Rassemblons-nous près de la rivière, 2001

Kent Monkman, Shall We Gather at the River (Rassemblons-nous près de la rivière), 2001
Acrylique sur toile, 182,9 x 243,8 cm
Collection de l’artiste

Rassemblons-nous près de la rivière figure au sein d’une série intitulée The Prayer Language (La langue de la prière), inspirée du recueil de cantiques cris des parents de l’artiste. Ce dernier incorpore à son œuvre des caractères syllabiques tirés de l’hymne qui donne son titre à l’œuvre. Des couches de peinture acrylique épaisse et semi-transparente imitent la peau humaine : des veines, des muscles et des os semblent se dessiner sous la surface du tableau. Sous ces marques se cachent des figures fantomatiques inspirées de photographies d’hommes qui combattent corps à corps, enlacés dans l’extase ou la lutte. À la fois intrigué par la notion de sexualité en tant que rapport d’échange telle que définie par Michel Foucault, et influencé par la conquête, la lutte et les questions implicites d’identité, Monkman aborde le corps comme un site de contestation, en tirant profit de sa langue ancestrale, le cri. Cette rencontre entre le corps, la langue et l’histoire illustre l’impact du christianisme sur les communautés autochtones, un enjeu crucial que Monkman explore depuis de nombreuses années.

 

Kent Monkman, When He Cometh (Quand il vient), 2001, acrylique sur toile, 91,4 x 121,9 cm, collection de l’artiste.

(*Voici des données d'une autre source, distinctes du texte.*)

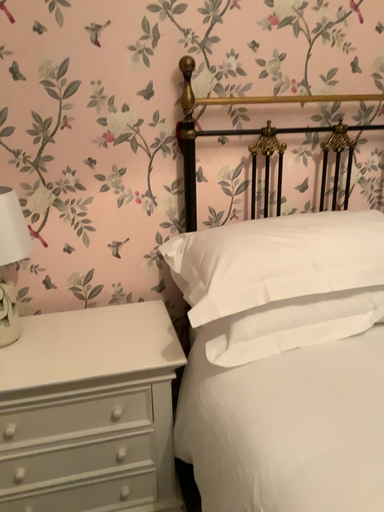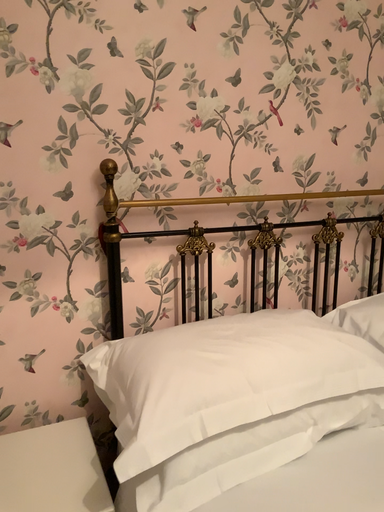
Question: How did the camera likely rotate when shooting the video?

Choices:
 (A) rotated upward
 (B) rotated downward

Answer: (A)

Dans la réserve où est née l’arrière-grand-mère de Monkman, à St. Peters, au Manitoba, on nommait la langue crie « la langue de la prière ». Aussi le christianisme s’inscrit-il dans l’histoire personnelle de l’artiste, lequel ressent encore aujourd’hui, par l’entremise de son arrière-grand-mère, les effets pervers de cette autorité religieuse. Bien que l’invention du système syllabique cri date de 1840 et soit attribuée à James Evans, un missionnaire anglican du nord du Manitoba, de nombreux Cris, dont Monkman, croient que l’écriture syllabique existait déjà sur des rouleaux d’écorce de bouleau et qu’Evans en aurait pris connaissance lors de ses contacts avec la communauté crie. Entre ses mains, les syllabes ont été déployées dans une perspective non autochtone, ce qui a renforcé les liens entre l’Église et le colonialisme. Le christianisme s’est implanté par l’intermédiaire de ce système établi sur des préceptes bibliques. Au moment de la création de cette œuvre, Monkman ne pouvait ni parler ni lire le cri (il est en train de l’apprendre), mais il considérait la langue comme une abstraction, et les syllabes sont ainsi devenues des marques abstraites dans son art.

 

Par ailleurs, en réunissant des éléments propres aux hymnes et à l’homoérotisme, Monkman aborde également le thème des rapports de force sexuels dans l’histoire du contact entre Autochtones et Européens. Certains titres de la série La langue de la prière constituent des expressions insolentes à double sens, qui vont à l’encontre de la morale sexuelle chrétienne, comme When He Cometh (Quand il vient), 2001. « Je pensais à la sexualité colonisée, explique-t-il; c’est par le processus de colonisation et par l’impact de l’Église et des missionnaires qu’est née l’homophobie dans nos communautés. » La série a été exposée au Centre de l’art indien (aujourd’hui le Centre d’art autochtone) à Ottawa, en 2001.